> _YOUR INSTRUCTIONS_
Every line below should be copied exactly; drop the pictures.

> _MATERIAL PROVIDED_
----

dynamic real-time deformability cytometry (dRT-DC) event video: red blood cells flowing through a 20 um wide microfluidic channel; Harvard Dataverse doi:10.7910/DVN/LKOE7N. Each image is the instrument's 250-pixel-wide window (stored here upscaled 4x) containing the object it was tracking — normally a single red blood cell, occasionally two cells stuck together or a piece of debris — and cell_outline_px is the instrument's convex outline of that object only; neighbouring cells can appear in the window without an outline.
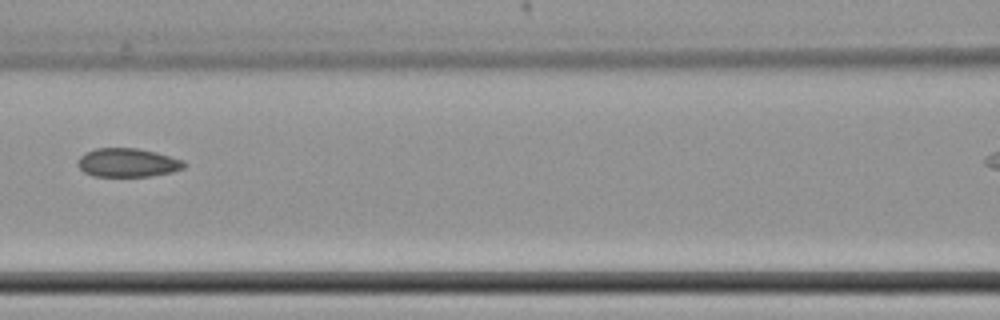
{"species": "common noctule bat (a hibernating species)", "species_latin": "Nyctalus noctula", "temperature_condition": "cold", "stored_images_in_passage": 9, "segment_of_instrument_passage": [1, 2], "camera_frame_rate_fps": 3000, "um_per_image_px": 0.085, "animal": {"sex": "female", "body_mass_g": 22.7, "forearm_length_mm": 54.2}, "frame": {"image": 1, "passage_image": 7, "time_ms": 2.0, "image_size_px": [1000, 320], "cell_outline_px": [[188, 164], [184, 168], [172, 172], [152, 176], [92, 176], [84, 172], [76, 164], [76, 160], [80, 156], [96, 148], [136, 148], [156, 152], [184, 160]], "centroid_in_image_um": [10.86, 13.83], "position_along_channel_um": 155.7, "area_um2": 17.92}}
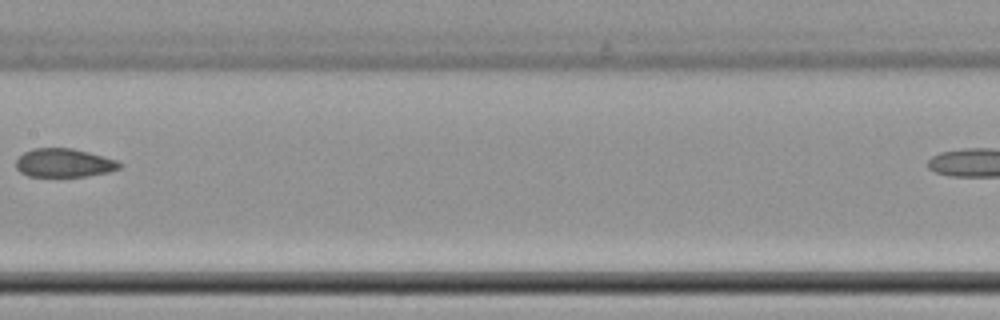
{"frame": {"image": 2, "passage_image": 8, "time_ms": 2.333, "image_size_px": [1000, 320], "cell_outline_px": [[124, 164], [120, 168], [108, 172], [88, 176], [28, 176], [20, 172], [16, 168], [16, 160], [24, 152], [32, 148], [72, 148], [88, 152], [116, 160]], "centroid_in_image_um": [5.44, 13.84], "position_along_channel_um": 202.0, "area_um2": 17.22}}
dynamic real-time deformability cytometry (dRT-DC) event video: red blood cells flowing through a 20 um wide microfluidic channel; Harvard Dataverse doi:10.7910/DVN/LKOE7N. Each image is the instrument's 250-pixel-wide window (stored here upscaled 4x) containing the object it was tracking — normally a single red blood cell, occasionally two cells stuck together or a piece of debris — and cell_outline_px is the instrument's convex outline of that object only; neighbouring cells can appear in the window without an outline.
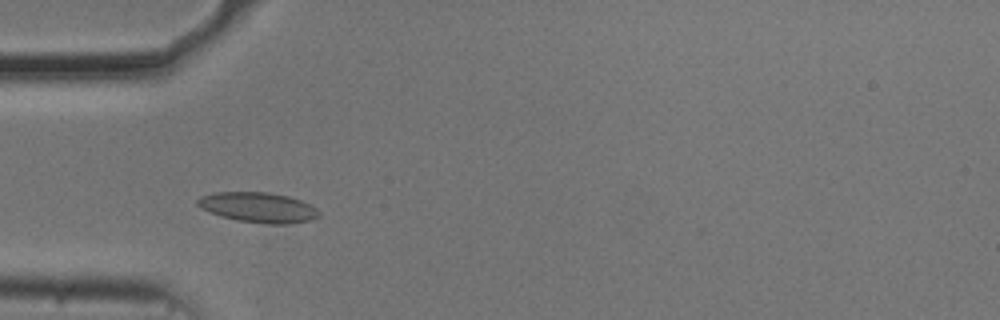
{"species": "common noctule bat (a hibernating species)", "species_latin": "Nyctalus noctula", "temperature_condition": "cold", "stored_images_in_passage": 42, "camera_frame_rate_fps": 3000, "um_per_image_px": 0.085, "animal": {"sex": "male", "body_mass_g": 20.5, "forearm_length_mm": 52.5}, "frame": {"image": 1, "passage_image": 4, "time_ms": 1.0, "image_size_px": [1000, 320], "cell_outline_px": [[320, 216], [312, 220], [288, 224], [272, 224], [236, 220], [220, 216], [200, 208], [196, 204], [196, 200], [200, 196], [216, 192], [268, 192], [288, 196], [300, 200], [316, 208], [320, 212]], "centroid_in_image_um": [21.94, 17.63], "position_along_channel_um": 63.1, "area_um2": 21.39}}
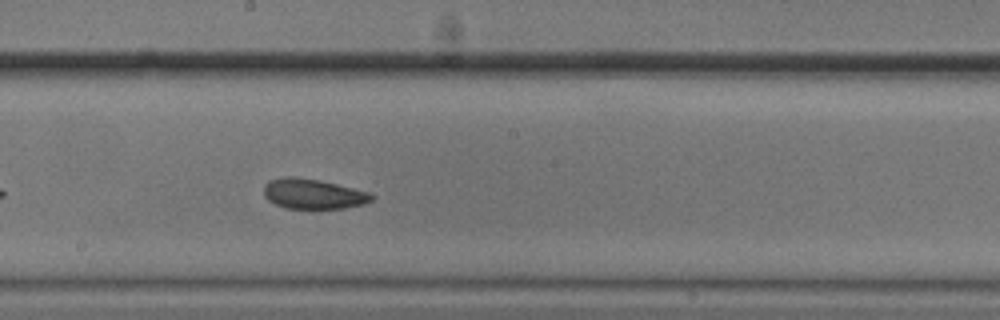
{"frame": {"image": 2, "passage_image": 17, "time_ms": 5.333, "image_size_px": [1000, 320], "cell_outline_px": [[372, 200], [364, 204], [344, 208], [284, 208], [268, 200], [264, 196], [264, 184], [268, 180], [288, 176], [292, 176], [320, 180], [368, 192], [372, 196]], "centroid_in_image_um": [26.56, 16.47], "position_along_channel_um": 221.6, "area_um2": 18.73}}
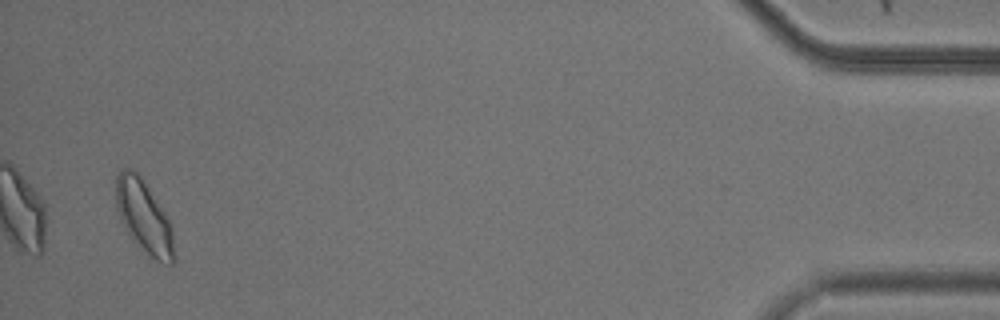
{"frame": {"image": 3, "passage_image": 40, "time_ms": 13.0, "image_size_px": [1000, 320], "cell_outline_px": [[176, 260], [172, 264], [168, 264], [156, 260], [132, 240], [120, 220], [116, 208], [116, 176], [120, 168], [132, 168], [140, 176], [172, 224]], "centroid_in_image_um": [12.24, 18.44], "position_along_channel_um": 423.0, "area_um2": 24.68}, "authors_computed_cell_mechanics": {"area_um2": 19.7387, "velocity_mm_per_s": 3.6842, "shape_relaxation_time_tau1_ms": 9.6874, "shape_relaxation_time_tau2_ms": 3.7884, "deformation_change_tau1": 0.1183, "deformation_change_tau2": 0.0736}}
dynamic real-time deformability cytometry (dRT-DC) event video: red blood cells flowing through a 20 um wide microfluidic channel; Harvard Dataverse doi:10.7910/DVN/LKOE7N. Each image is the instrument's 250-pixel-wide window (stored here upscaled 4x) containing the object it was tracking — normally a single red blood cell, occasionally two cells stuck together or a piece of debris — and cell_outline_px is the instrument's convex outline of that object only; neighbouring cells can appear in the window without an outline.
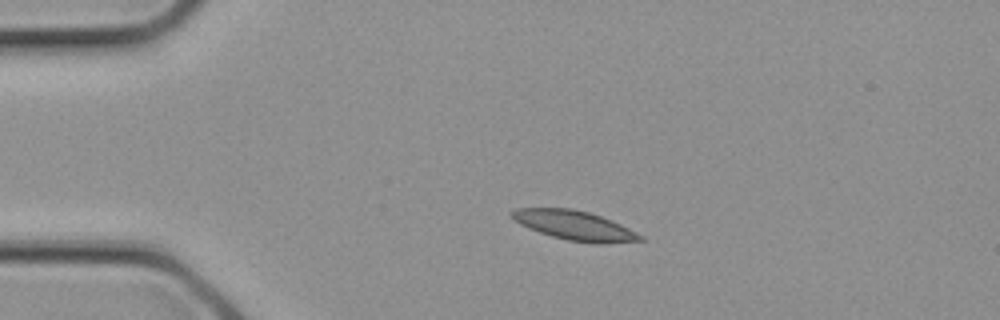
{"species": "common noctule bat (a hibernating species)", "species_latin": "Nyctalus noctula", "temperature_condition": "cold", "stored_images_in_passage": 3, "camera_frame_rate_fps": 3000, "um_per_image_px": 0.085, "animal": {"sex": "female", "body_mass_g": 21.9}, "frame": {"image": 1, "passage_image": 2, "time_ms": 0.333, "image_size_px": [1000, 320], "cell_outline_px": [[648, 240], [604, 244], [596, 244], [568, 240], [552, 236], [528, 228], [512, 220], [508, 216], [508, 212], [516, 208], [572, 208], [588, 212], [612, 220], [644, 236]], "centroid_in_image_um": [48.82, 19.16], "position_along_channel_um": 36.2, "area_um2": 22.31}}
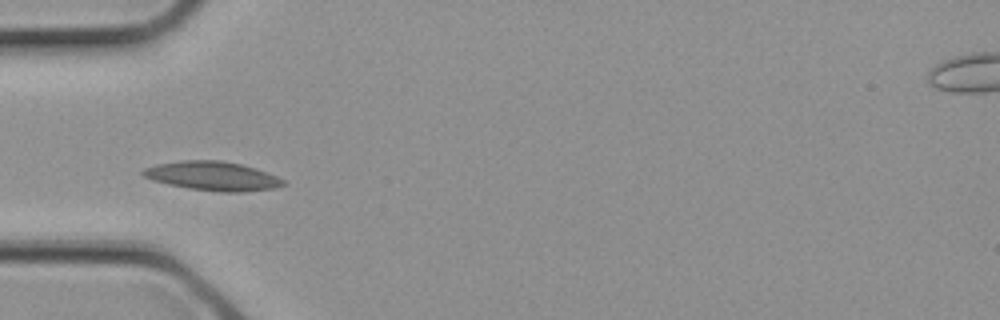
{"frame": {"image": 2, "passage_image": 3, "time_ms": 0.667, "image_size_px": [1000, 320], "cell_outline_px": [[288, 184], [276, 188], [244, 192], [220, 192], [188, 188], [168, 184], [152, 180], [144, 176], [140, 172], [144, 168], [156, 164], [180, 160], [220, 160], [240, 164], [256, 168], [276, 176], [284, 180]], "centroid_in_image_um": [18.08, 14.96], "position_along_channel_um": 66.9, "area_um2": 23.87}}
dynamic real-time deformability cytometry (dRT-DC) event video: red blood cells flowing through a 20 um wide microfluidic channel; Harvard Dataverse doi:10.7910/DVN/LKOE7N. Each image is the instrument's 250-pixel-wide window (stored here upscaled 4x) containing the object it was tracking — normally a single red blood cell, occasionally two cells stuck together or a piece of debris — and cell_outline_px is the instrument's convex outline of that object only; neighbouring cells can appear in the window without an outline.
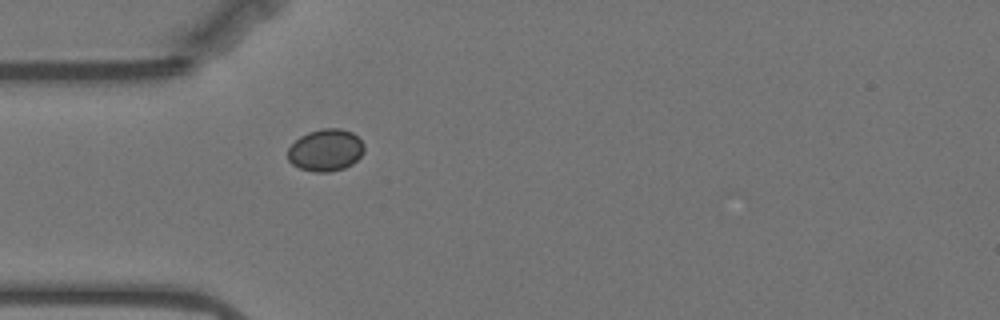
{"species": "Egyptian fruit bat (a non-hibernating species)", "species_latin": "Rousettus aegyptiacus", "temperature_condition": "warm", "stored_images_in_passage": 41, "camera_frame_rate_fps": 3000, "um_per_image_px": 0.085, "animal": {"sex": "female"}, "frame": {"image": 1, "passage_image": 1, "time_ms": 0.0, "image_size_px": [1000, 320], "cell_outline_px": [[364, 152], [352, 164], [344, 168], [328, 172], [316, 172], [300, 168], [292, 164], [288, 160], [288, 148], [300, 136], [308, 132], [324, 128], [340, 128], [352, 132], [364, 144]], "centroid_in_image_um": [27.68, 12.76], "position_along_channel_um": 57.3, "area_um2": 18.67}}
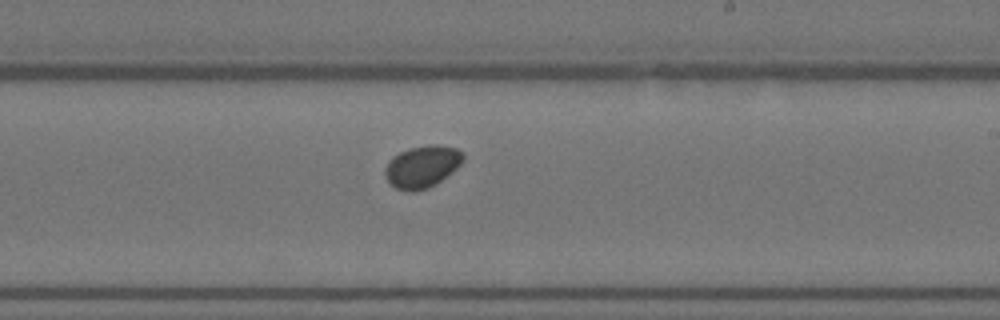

----

> _EXERCISE OUTPUT_
dynamic real-time deformability cytometry (dRT-DC) event video: red blood cells flowing through a 20 um wide microfluidic channel; Harvard Dataverse doi:10.7910/DVN/LKOE7N. Each image is the instrument's 250-pixel-wide window (stored here upscaled 4x) containing the object it was tracking — normally a single red blood cell, occasionally two cells stuck together or a piece of debris — and cell_outline_px is the instrument's convex outline of that object only; neighbouring cells can appear in the window without an outline.
{"species": "common noctule bat (a hibernating species)", "species_latin": "Nyctalus noctula", "temperature_condition": "cold", "stored_images_in_passage": 9, "segment_of_instrument_passage": [1, 2], "camera_frame_rate_fps": 3000, "um_per_image_px": 0.085, "animal": {"sex": "female", "body_mass_g": 22.7, "forearm_length_mm": 54.2}, "frame": {"image": 1, "passage_image": 7, "time_ms": 2.0, "image_size_px": [1000, 320], "cell_outline_px": [[188, 164], [184, 168], [172, 172], [152, 176], [92, 176], [84, 172], [76, 164], [76, 160], [80, 156], [96, 148], [136, 148], [156, 152], [184, 160]], "centroid_in_image_um": [10.86, 13.83], "position_along_channel_um": 155.7, "area_um2": 17.92}}
{"frame": {"image": 2, "passage_image": 8, "time_ms": 2.333, "image_size_px": [1000, 320], "cell_outline_px": [[124, 164], [120, 168], [108, 172], [88, 176], [28, 176], [20, 172], [16, 168], [16, 160], [24, 152], [32, 148], [72, 148], [88, 152], [116, 160]], "centroid_in_image_um": [5.44, 13.84], "position_along_channel_um": 202.0, "area_um2": 17.22}}
dynamic real-time deformability cytometry (dRT-DC) event video: red blood cells flowing through a 20 um wide microfluidic channel; Harvard Dataverse doi:10.7910/DVN/LKOE7N. Each image is the instrument's 250-pixel-wide window (stored here upscaled 4x) containing the object it was tracking — normally a single red blood cell, occasionally two cells stuck together or a piece of debris — and cell_outline_px is the instrument's convex outline of that object only; neighbouring cells can appear in the window without an outline.
{"species": "common noctule bat (a hibernating species)", "species_latin": "Nyctalus noctula", "temperature_condition": "cold", "stored_images_in_passage": 42, "camera_frame_rate_fps": 3000, "um_per_image_px": 0.085, "animal": {"sex": "male", "body_mass_g": 20.5, "forearm_length_mm": 52.5}, "frame": {"image": 1, "passage_image": 4, "time_ms": 1.0, "image_size_px": [1000, 320], "cell_outline_px": [[320, 216], [312, 220], [288, 224], [272, 224], [236, 220], [220, 216], [200, 208], [196, 204], [196, 200], [200, 196], [216, 192], [268, 192], [288, 196], [300, 200], [316, 208], [320, 212]], "centroid_in_image_um": [21.94, 17.63], "position_along_channel_um": 63.1, "area_um2": 21.39}}
{"frame": {"image": 2, "passage_image": 17, "time_ms": 5.333, "image_size_px": [1000, 320], "cell_outline_px": [[372, 200], [364, 204], [344, 208], [284, 208], [268, 200], [264, 196], [264, 184], [268, 180], [288, 176], [292, 176], [320, 180], [368, 192], [372, 196]], "centroid_in_image_um": [26.56, 16.47], "position_along_channel_um": 221.6, "area_um2": 18.73}}
{"frame": {"image": 3, "passage_image": 40, "time_ms": 13.0, "image_size_px": [1000, 320], "cell_outline_px": [[176, 260], [172, 264], [168, 264], [156, 260], [132, 240], [120, 220], [116, 208], [116, 176], [120, 168], [132, 168], [140, 176], [172, 224]], "centroid_in_image_um": [12.24, 18.44], "position_along_channel_um": 423.0, "area_um2": 24.68}, "authors_computed_cell_mechanics": {"area_um2": 19.7387, "velocity_mm_per_s": 3.6842, "shape_relaxation_time_tau1_ms": 9.6874, "shape_relaxation_time_tau2_ms": 3.7884, "deformation_change_tau1": 0.1183, "deformation_change_tau2": 0.0736}}
dynamic real-time deformability cytometry (dRT-DC) event video: red blood cells flowing through a 20 um wide microfluidic channel; Harvard Dataverse doi:10.7910/DVN/LKOE7N. Each image is the instrument's 250-pixel-wide window (stored here upscaled 4x) containing the object it was tracking — normally a single red blood cell, occasionally two cells stuck together or a piece of debris — and cell_outline_px is the instrument's convex outline of that object only; neighbouring cells can appear in the window without an outline.
{"species": "common noctule bat (a hibernating species)", "species_latin": "Nyctalus noctula", "temperature_condition": "cold", "stored_images_in_passage": 3, "camera_frame_rate_fps": 3000, "um_per_image_px": 0.085, "animal": {"sex": "female", "body_mass_g": 21.9}, "frame": {"image": 1, "passage_image": 2, "time_ms": 0.333, "image_size_px": [1000, 320], "cell_outline_px": [[648, 240], [604, 244], [596, 244], [568, 240], [552, 236], [528, 228], [512, 220], [508, 216], [508, 212], [516, 208], [572, 208], [588, 212], [612, 220], [644, 236]], "centroid_in_image_um": [48.82, 19.16], "position_along_channel_um": 36.2, "area_um2": 22.31}}
{"frame": {"image": 2, "passage_image": 3, "time_ms": 0.667, "image_size_px": [1000, 320], "cell_outline_px": [[288, 184], [276, 188], [244, 192], [220, 192], [188, 188], [168, 184], [152, 180], [144, 176], [140, 172], [144, 168], [156, 164], [180, 160], [220, 160], [240, 164], [256, 168], [276, 176], [284, 180]], "centroid_in_image_um": [18.08, 14.96], "position_along_channel_um": 66.9, "area_um2": 23.87}}
dynamic real-time deformability cytometry (dRT-DC) event video: red blood cells flowing through a 20 um wide microfluidic channel; Harvard Dataverse doi:10.7910/DVN/LKOE7N. Each image is the instrument's 250-pixel-wide window (stored here upscaled 4x) containing the object it was tracking — normally a single red blood cell, occasionally two cells stuck together or a piece of debris — and cell_outline_px is the instrument's convex outline of that object only; neighbouring cells can appear in the window without an outline.
{"species": "Egyptian fruit bat (a non-hibernating species)", "species_latin": "Rousettus aegyptiacus", "temperature_condition": "warm", "stored_images_in_passage": 41, "camera_frame_rate_fps": 3000, "um_per_image_px": 0.085, "animal": {"sex": "female"}, "frame": {"image": 1, "passage_image": 1, "time_ms": 0.0, "image_size_px": [1000, 320], "cell_outline_px": [[364, 152], [352, 164], [344, 168], [328, 172], [316, 172], [300, 168], [292, 164], [288, 160], [288, 148], [300, 136], [308, 132], [324, 128], [340, 128], [352, 132], [364, 144]], "centroid_in_image_um": [27.68, 12.76], "position_along_channel_um": 57.3, "area_um2": 18.67}}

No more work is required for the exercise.